Stoke City
- Chairman: Albert Henshall
- Manager: Tony Waddington
- Stadium: Victoria Ground
- Football League First Division: 18th (35 points)
- FA Cup: Fourth round
- League Cup: Quarter-final
- Top goalscorer: League: Peter Dobing & Harry Burrows (15) All: Harry Burrows (16)
- Highest home attendance: 32,549 vs Manchester United (30 March 1967)
- Lowest home attendance: 15,785 vs Sheffield Wednesday (16 March 1968)
- Average home league attendance: 21,949
| Home colours |
- ← 1966–671968–69 →

= 1967–68 Stoke City F.C. season =

The 1967–68 season was Stoke City's 61st season in the Football League and the 37th in the First Division.

Data:

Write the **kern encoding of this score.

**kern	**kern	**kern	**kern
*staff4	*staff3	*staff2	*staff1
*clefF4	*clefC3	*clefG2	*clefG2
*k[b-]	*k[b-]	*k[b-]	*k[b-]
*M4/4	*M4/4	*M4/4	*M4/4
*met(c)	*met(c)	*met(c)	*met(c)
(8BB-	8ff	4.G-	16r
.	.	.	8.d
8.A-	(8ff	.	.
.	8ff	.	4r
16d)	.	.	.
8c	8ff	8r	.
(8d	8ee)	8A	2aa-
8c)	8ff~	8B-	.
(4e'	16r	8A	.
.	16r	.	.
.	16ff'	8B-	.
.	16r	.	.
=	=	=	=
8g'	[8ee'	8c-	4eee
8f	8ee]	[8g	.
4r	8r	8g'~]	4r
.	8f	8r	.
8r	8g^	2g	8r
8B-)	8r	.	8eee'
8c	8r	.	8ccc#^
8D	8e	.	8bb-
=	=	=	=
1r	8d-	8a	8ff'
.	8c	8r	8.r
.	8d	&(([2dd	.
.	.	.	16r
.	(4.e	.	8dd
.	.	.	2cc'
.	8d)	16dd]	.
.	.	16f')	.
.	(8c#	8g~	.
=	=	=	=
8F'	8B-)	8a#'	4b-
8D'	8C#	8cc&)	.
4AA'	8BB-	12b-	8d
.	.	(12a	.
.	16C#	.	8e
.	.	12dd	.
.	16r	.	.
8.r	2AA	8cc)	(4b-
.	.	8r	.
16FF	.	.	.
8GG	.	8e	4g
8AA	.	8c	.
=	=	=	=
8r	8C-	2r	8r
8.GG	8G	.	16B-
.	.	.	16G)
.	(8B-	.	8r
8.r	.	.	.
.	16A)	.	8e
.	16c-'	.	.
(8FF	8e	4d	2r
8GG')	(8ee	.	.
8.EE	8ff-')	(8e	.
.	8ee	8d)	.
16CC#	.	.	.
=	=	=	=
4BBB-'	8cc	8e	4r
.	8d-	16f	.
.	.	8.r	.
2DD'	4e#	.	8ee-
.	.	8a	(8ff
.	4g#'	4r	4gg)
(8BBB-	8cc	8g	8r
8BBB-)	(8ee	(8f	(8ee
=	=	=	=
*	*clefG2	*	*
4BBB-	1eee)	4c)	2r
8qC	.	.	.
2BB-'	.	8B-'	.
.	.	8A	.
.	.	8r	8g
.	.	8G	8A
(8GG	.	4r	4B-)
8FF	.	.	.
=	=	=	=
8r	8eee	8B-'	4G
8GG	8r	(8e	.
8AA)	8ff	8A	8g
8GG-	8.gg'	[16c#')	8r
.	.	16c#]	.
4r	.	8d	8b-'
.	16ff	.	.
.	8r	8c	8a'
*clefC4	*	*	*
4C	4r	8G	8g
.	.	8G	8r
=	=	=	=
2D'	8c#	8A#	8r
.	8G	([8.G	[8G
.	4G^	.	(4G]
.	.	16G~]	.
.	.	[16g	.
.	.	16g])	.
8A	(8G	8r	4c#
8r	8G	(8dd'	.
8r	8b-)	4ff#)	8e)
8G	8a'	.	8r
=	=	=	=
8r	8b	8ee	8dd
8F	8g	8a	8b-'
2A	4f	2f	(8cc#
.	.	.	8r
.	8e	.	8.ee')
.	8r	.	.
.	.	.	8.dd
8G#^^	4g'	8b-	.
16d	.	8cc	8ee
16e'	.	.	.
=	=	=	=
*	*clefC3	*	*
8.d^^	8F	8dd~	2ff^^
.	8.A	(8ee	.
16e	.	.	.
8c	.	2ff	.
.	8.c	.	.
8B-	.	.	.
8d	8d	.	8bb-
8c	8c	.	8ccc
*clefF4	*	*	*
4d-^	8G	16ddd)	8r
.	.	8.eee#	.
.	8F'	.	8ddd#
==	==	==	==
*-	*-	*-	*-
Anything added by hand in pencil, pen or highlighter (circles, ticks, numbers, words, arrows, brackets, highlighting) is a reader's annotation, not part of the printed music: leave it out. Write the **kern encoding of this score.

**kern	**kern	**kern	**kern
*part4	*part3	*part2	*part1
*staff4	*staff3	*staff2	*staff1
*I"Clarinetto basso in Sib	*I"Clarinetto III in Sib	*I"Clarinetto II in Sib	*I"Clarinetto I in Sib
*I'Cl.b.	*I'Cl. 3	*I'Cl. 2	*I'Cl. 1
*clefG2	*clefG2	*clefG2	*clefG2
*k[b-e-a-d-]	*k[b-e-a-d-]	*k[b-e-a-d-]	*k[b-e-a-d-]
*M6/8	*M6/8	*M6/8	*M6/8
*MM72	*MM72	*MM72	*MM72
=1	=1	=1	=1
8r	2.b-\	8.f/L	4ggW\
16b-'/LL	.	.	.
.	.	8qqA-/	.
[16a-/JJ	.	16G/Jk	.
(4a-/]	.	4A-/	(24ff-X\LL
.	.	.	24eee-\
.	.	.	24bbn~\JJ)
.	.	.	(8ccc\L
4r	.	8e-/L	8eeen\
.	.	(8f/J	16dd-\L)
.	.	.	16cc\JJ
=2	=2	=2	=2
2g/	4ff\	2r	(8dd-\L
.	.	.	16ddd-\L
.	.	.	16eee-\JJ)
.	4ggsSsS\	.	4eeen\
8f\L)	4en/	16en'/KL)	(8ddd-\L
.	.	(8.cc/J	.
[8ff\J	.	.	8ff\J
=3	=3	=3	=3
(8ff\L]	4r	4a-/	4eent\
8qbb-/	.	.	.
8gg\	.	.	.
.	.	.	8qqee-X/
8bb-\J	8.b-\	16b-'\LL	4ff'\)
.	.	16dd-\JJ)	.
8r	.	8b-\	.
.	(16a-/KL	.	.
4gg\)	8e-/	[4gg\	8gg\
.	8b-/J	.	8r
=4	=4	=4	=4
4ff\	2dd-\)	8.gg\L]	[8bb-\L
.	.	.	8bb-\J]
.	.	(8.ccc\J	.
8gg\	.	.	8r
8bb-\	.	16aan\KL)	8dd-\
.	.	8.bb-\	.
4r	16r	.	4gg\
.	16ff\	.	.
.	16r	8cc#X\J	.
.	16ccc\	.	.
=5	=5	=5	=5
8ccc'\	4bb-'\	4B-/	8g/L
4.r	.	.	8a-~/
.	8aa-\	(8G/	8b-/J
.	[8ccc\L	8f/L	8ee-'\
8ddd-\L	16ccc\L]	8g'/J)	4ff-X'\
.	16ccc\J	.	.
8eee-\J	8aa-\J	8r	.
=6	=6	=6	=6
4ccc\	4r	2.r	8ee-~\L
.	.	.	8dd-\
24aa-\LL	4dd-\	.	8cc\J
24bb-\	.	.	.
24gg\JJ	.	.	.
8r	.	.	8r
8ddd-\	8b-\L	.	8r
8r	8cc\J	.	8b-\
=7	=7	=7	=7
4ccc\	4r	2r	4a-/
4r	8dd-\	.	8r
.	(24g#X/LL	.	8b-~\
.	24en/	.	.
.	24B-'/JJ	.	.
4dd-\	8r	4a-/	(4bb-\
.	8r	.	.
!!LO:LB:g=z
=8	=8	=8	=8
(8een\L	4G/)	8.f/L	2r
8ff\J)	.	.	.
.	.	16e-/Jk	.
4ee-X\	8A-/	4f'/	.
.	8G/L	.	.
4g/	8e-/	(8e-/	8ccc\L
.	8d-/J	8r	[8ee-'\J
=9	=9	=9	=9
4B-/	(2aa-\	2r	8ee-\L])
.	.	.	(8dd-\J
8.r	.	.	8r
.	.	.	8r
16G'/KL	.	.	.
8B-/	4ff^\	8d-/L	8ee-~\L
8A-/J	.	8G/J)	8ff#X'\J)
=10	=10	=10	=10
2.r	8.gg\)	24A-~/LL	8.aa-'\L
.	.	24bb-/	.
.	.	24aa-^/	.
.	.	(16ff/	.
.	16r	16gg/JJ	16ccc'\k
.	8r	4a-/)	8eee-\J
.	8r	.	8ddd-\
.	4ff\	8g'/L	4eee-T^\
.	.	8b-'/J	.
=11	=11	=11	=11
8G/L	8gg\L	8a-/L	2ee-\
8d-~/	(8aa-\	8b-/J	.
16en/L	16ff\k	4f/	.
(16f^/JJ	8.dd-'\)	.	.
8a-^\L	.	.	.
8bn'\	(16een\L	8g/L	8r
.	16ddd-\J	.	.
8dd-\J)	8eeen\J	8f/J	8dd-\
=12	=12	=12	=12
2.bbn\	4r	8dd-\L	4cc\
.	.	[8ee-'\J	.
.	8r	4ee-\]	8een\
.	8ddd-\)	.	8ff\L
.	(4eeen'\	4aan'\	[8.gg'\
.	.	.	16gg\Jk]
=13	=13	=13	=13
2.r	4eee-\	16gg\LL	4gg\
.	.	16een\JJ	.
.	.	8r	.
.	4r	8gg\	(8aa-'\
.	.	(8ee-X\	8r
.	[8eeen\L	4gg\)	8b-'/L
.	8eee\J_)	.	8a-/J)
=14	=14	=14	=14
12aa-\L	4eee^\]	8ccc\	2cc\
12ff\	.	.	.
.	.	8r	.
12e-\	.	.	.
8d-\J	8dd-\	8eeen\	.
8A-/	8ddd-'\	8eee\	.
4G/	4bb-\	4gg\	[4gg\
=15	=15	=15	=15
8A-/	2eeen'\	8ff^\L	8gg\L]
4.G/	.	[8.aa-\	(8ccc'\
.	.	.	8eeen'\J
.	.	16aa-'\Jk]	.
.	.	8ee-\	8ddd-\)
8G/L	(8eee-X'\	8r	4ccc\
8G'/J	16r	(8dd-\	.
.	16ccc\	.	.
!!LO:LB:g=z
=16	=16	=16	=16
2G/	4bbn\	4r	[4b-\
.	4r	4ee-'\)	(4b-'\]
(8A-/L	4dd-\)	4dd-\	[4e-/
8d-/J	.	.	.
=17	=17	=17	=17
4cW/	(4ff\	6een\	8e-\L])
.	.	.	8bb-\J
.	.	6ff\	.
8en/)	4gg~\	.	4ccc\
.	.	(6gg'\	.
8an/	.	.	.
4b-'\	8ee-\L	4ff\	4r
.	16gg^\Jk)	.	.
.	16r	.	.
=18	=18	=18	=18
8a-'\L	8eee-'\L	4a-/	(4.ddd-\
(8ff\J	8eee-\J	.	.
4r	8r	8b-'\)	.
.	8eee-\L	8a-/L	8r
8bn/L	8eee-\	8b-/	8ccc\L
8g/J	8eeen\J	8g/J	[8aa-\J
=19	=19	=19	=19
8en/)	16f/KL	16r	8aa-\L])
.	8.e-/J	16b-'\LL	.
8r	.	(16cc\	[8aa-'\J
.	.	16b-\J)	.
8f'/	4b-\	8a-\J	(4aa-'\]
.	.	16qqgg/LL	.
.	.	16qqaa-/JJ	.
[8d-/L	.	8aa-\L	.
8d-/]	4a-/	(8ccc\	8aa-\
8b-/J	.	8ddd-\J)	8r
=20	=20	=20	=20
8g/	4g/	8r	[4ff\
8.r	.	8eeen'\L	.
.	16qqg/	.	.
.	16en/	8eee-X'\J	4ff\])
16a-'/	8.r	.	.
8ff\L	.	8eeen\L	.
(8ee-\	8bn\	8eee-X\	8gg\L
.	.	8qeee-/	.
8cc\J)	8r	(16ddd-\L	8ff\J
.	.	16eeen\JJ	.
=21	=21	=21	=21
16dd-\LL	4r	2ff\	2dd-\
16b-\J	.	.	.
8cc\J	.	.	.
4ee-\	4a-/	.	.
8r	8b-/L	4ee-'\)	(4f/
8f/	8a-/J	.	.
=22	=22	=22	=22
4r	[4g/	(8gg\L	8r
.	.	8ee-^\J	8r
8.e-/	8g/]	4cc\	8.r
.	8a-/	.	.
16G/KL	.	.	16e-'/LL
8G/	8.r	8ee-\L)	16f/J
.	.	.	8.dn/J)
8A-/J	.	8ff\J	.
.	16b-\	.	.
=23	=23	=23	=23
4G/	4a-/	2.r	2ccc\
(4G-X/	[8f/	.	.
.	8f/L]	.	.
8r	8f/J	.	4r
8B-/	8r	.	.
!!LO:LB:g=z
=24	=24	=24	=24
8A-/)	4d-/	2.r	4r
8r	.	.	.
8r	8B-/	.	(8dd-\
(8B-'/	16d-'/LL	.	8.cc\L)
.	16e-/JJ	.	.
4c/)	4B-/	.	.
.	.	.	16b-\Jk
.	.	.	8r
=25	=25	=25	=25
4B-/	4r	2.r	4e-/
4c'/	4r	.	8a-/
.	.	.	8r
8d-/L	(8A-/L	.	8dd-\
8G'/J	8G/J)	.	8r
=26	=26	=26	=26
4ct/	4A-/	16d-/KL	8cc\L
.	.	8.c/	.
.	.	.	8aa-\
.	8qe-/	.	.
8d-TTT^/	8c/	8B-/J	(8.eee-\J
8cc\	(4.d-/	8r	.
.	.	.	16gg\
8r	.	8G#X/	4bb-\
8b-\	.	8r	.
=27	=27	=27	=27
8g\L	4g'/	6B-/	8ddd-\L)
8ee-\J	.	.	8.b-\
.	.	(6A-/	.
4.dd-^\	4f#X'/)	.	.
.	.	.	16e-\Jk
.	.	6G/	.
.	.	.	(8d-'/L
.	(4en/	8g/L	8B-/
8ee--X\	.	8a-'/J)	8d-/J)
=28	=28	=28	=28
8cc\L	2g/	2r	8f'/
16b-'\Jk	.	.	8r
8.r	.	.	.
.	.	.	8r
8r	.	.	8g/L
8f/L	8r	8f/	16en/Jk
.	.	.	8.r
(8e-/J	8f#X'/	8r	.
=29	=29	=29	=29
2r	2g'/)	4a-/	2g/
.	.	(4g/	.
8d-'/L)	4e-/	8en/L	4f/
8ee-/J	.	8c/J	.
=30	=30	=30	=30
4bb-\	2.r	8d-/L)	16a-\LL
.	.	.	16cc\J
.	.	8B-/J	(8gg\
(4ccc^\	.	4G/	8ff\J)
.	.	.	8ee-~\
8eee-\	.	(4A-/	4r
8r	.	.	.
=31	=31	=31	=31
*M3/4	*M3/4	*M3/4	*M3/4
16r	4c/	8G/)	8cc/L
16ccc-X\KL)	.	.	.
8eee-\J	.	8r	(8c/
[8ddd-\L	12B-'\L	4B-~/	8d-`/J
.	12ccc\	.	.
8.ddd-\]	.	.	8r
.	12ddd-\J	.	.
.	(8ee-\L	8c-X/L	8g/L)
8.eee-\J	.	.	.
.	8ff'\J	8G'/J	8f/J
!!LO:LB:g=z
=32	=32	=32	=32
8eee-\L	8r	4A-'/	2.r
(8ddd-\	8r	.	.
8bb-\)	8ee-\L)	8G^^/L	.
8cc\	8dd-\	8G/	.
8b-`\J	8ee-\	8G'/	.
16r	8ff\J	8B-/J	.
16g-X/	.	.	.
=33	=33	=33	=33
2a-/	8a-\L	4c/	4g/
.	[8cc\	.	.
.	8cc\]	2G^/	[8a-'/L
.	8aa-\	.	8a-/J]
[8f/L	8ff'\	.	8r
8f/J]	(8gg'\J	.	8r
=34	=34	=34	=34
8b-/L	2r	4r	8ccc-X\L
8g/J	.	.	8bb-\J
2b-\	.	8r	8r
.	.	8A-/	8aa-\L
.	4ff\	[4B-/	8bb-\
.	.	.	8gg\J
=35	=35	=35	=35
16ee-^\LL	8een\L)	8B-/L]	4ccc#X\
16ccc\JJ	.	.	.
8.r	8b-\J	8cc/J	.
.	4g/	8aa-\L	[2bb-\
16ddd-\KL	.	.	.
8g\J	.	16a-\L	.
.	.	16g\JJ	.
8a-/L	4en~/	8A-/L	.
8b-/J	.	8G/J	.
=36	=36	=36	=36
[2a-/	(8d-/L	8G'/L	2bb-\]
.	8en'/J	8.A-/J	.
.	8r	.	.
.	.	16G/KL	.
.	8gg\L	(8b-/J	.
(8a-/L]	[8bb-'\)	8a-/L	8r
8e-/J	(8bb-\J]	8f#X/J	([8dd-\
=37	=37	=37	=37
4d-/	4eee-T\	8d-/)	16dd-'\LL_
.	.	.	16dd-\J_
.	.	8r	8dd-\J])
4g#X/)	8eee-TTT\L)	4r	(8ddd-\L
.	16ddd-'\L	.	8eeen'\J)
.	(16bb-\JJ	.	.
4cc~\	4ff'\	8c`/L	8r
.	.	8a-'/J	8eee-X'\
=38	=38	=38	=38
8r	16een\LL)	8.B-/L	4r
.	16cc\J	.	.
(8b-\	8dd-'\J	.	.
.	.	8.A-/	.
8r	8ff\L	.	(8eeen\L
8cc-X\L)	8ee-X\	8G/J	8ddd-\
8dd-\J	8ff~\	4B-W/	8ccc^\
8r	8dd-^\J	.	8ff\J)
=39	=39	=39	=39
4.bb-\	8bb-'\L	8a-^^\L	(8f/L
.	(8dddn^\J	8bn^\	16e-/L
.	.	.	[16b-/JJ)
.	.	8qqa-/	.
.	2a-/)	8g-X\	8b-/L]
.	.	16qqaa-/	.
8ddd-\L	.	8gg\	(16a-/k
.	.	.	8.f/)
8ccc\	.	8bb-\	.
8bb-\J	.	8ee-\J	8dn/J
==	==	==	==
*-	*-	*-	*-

Exercise requirements: In the Stoke City season summary, how far did the club advance in the League Cup?

Problem solution: The quarter-final.